▶ **ASSIGNMENT**
From the line containing "Symptoms of type" to the end of the entries, return every line exactly, both ends included, and add nothing.

RECORDS SUPPLIED START

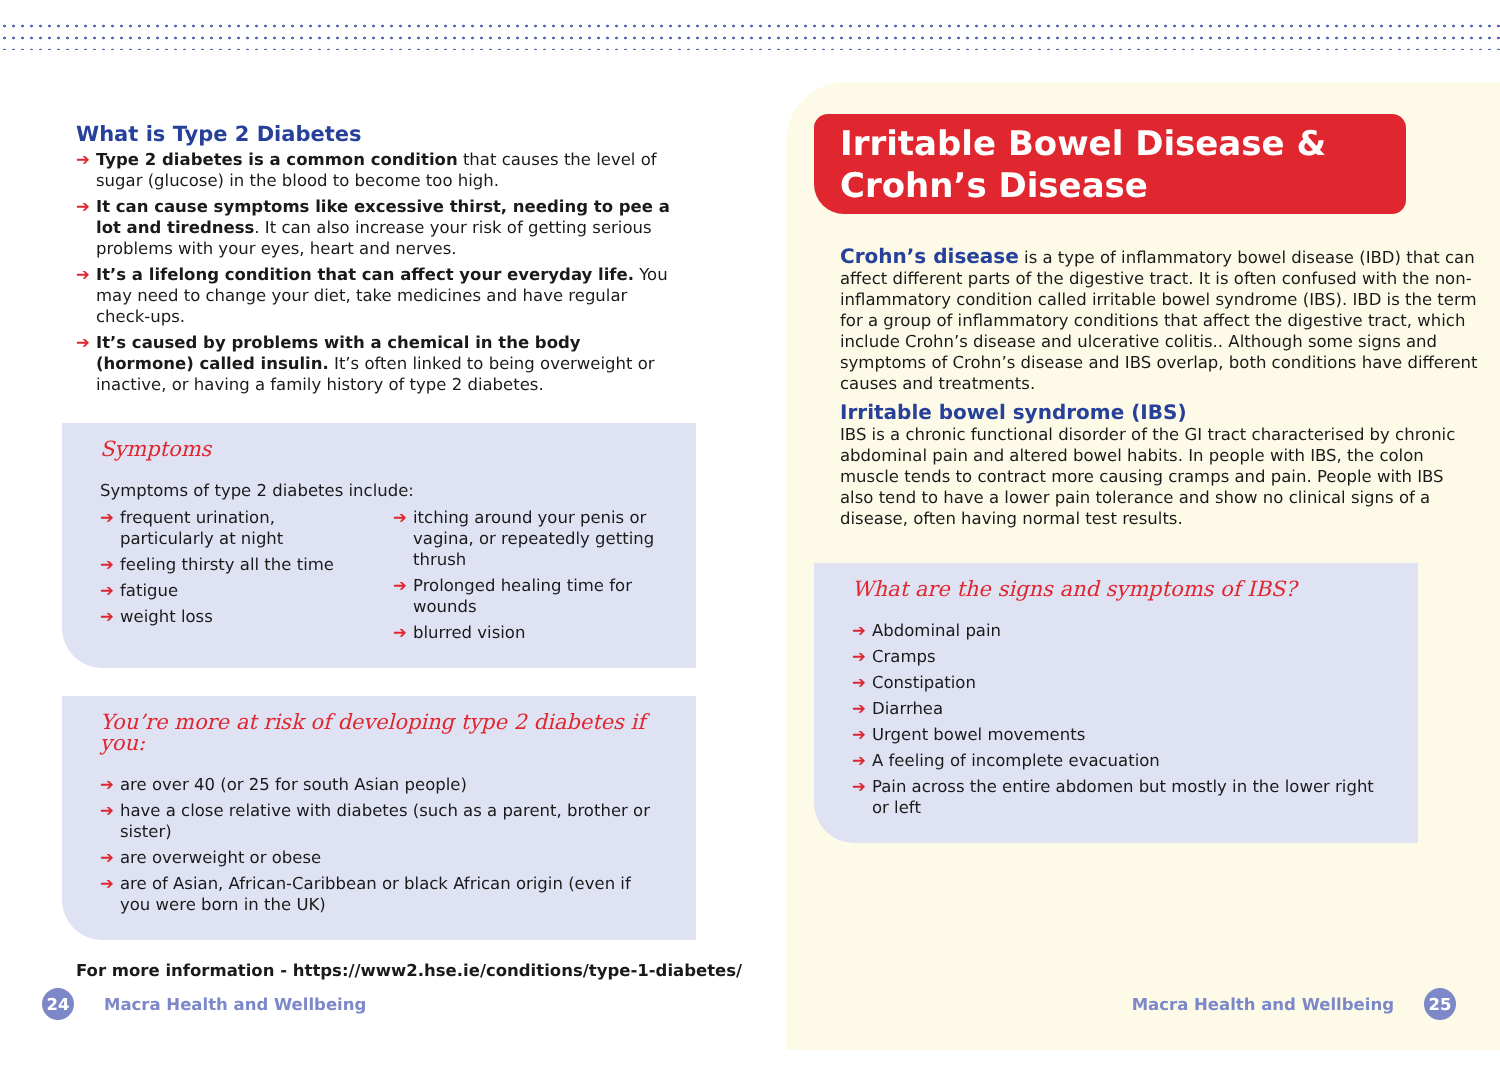What is Type 2 Diabetes
➔ Type 2 diabetes is a common condition that causes the level of sugar (glucose) in the blood to become too high.
➔ It can cause symptoms like excessive thirst, needing to pee a lot and tiredness. It can also increase your risk of getting serious problems with your eyes, heart and nerves.
➔ It’s a lifelong condition that can affect your everyday life. You may need to change your diet, take medicines and have regular check-ups.
➔ It’s caused by problems with a chemical in the body (hormone) called insulin. It’s often linked to being overweight or inactive, or having a family history of type 2 diabetes.
Symptoms
Symptoms of type 2 diabetes include:
➔ frequent urination, particularly at night
➔ feeling thirsty all the time
➔ fatigue
➔ weight loss
➔ itching around your penis or vagina, or repeatedly getting thrush
➔ Prolonged healing time for wounds
➔ blurred vision
You’re more at risk of developing type 2 diabetes if you:
➔ are over 40 (or 25 for south Asian people)
➔ have a close relative with diabetes (such as a parent, brother or sister)
➔ are overweight or obese
➔ are of Asian, African-Caribbean or black African origin (even if you were born in the UK)
For more information - https://www2.hse.ie/conditions/type-1-diabetes/
24 Macra Health and Wellbeing
Irritable Bowel Disease & Crohn’s Disease
Crohn’s disease is a type of inflammatory bowel disease (IBD) that can affect different parts of the digestive tract. It is often confused with the non-inflammatory condition called irritable bowel syndrome (IBS). IBD is the term for a group of inflammatory conditions that affect the digestive tract, which include Crohn’s disease and ulcerative colitis.. Although some signs and symptoms of Crohn’s disease and IBS overlap, both conditions have different causes and treatments.
Irritable bowel syndrome (IBS)
IBS is a chronic functional disorder of the GI tract characterised by chronic abdominal pain and altered bowel habits. In people with IBS, the colon muscle tends to contract more causing cramps and pain. People with IBS also tend to have a lower pain tolerance and show no clinical signs of a disease, often having normal test results.
What are the signs and symptoms of IBS?
➔ Abdominal pain
➔ Cramps
➔ Constipation
➔ Diarrhea
➔ Urgent bowel movements
➔ A feeling of incomplete evacuation
➔ Pain across the entire abdomen but mostly in the lower right or left
Macra Health and Wellbeing 25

RECORDS SUPPLIED END

▶ **REPLY TO THE EXERCISE**
Symptoms of type 2 diabetes include:
➔ frequent urination, particularly at night
➔ feeling thirsty all the time
➔ fatigue
➔ weight loss
➔ itching around your penis or vagina, or repeatedly getting thrush
➔ Prolonged healing time for wounds
➔ blurred vision
You’re more at risk of developing type 2 diabetes if you:
➔ are over 40 (or 25 for south Asian people)
➔ have a close relative with diabetes (such as a parent, brother or sister)
➔ are overweight or obese
➔ are of Asian, African-Caribbean or black African origin (even if you were born in the UK)
For more information - https://www2.hse.ie/conditions/type-1-diabetes/
24 Macra Health and Wellbeing
Irritable Bowel Disease & Crohn’s Disease
Crohn’s disease is a type of inflammatory bowel disease (IBD) that can affect different parts of the digestive tract. It is often confused with the non-inflammatory condition called irritable bowel syndrome (IBS). IBD is the term for a group of inflammatory conditions that affect the digestive tract, which include Crohn’s disease and ulcerative colitis.. Although some signs and symptoms of Crohn’s disease and IBS overlap, both conditions have different causes and treatments.
Irritable bowel syndrome (IBS)
IBS is a chronic functional disorder of the GI tract characterised by chronic abdominal pain and altered bowel habits. In people with IBS, the colon muscle tends to contract more causing cramps and pain. People with IBS also tend to have a lower pain tolerance and show no clinical signs of a disease, often having normal test results.
What are the signs and symptoms of IBS?
➔ Abdominal pain
➔ Cramps
➔ Constipation
➔ Diarrhea
➔ Urgent bowel movements
➔ A feeling of incomplete evacuation
➔ Pain across the entire abdomen but mostly in the lower right or left
Macra Health and Wellbeing 25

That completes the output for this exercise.